The way we have approached it has been to incrementally improve things over time. I would say there were very few wide sweeping changes done.Little by little, we added personnel (a dedicated tester was added right away, a QA manager 2 years ago, and a senior tester one year ago). Little by little, we improved processes (added a Development Guidelines and Practices wiki-page to outline how we do our work right away. Created a development environment setup procedure. Slowly and continuously developed build, installation, and deployment procedures. Maintained design documents by adding a little to them each week, etc.).

On the development front, we started using Bugzilla, adding it to the core work flow - you did not write any lines of code without a bug (either issue or enhancement) being in place first. The code base was spread across Java, Matlab, Embedded Linux applications, drivers, and kernel c and c++ code, as well as custom firmware originally developed by a 3rd party contractor in c. A re-write would be impossible, and like the original poster, there would be no way to meet deadlines if we were to do it. We put in place a release process, and integration test plans for the core products. We also started to better utilize shared code between projects, adding a "common" pacakge for Java code that is built into every application, and a shared repository for both the embedded firmware and Linux source to share algorithms and processes between them.

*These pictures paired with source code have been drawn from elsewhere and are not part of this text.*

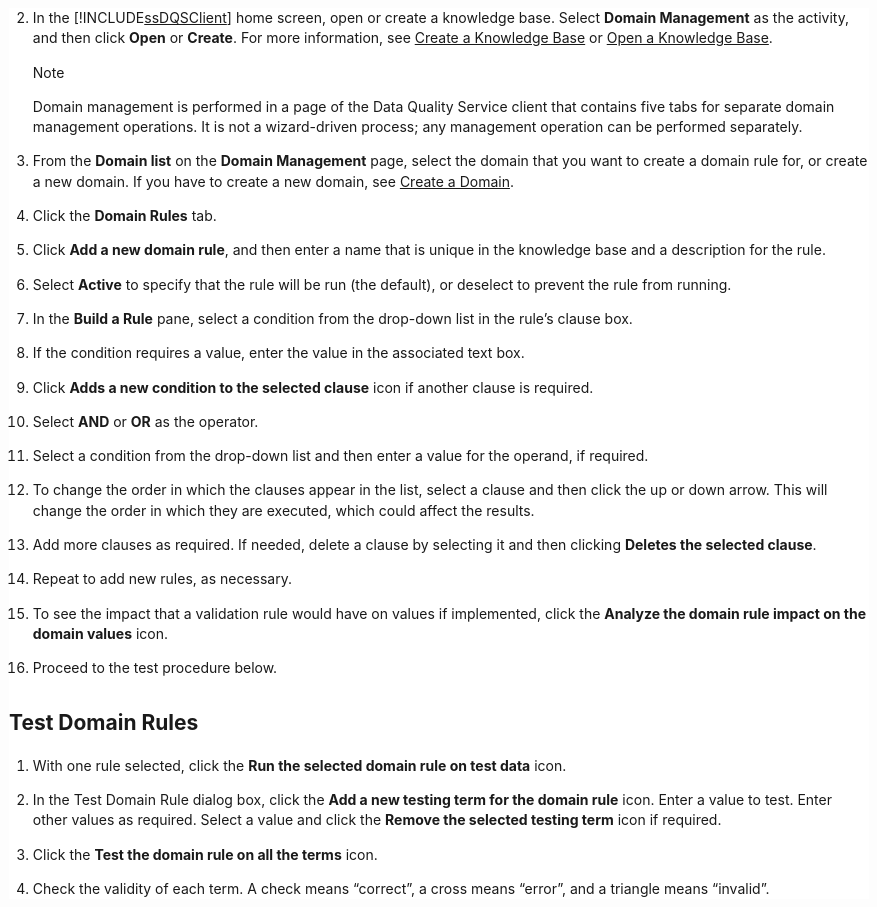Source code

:2.  In the [!INCLUDE[ssDQSClient](../data-quality-services/includes/ssdqsclient-md.md)] home screen, open or create a knowledge base. Select **Domain Management** as the activity, and then click **Open** or **Create**. For more information, see [Create a Knowledge Base](../data-quality-services/create-a-knowledge-base.md) or [Open a Knowledge Base](../data-quality-services/open-a-knowledge-base.md).  
  
    > [!NOTE]  
    >  Domain management is performed in a page of the Data Quality Service client that contains five tabs for separate domain management operations. It is not a wizard-driven process; any management operation can be performed separately.  
  
3.  From the **Domain list** on the **Domain Management** page, select the domain that you want to create a domain rule for, or create a new domain. If you have to create a new domain, see [Create a Domain](../data-quality-services/create-a-domain.md).  
  
4.  Click the **Domain Rules** tab.  
  
5.  Click **Add a new domain rule**, and then enter a name that is unique in the knowledge base and a description for the rule.  
  
6.  Select **Active** to specify that the rule will be run (the default), or deselect to prevent the rule from running.  
  
7.  In the **Build a Rule** pane, select a condition from the drop-down list in the rule’s clause box.  
  
8.  If the condition requires a value, enter the value in the associated text box.  
  
9. Click **Adds a new condition to the selected clause** icon if another clause is required.  
  
10. Select **AND** or **OR** as the operator.  
  
11. Select a condition from the drop-down list and then enter a value for the operand, if required.  
  
12. To change the order in which the clauses appear in the list, select a clause and then click the up or down arrow. This will change the order in which they are executed, which could affect the results.  
  
13. Add more clauses as required. If needed, delete a clause by selecting it and then clicking **Deletes the selected clause**.  
  
14. Repeat to add new rules, as necessary.  
  
15. To see the impact that a validation rule would have on values if implemented, click the **Analyze the domain rule impact on the domain values** icon.  
  
16. Proceed to the test procedure below.  
  
##  <a name="Test"></a> Test Domain Rules  
  
1.  With one rule selected, click the **Run the selected domain rule on test data** icon.  
  
2.  In the Test Domain Rule dialog box, click the **Add a new testing term for the domain rule** icon. Enter a value to test. Enter other values as required. Select a value and click the **Remove the selected testing term** icon if required.  
  
3.  Click the **Test the domain rule on all the terms** icon.  
  
4.  Check the validity of each term. A check means “correct”, a cross means “error”, and a triangle means “invalid”.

Our approach on improving the code quality was 3 fold:

1) Brought in unit-test frameworks for all software components. C-Unit for embedded c, TestNG and UISpec4J for Java, slowly built up unit test firmware binaries for the custom firmware code. Note that this was done over the first 2 years, not all at once. The embedded firmware was core to our company, so we started there. Any new code developed would always have unit tests created for it. If we had to fix bugs, a unit test would be created to re-create it before fixing it.

2) For old code, we slowly cleaned it up. It was simply a mess, especially the embedded firmware. It was basically a giant pile of monolithic code with no concept of modularization or testability. Our approach here was to slowly evolve the code into a better design. If we found a bug, as noted above, we would add a unit test for it first. When we fixed that bug, we would spend an additional 2-3 times the amount of time fixing the area of code affected, both design and implementation. Slowly, the code became more modularized, more robust, and much easier to work in. We can add features in half the time it used to take, with far less bugs and much less

3) Any new application were done right from the beginning - incremental releases, unit test coverage, test plans, etc. It was a slow process improving what already existed, but new projects. Developers who were not onboard with this were phased out, with new developers hired to replace them.

I would say it probably wasn't until about 2 years of going through this that we had the majority of the code on the good side of quality, and after 4 years, we are not entirely there. We are in the process of bringing another one of our software products into the fold that has been somewhat rogue (it is run by the science group, so you can understand why!). Basically, the process has been ongoing, at times slow, but very rewardiing, both for me professionally but also for the company financially.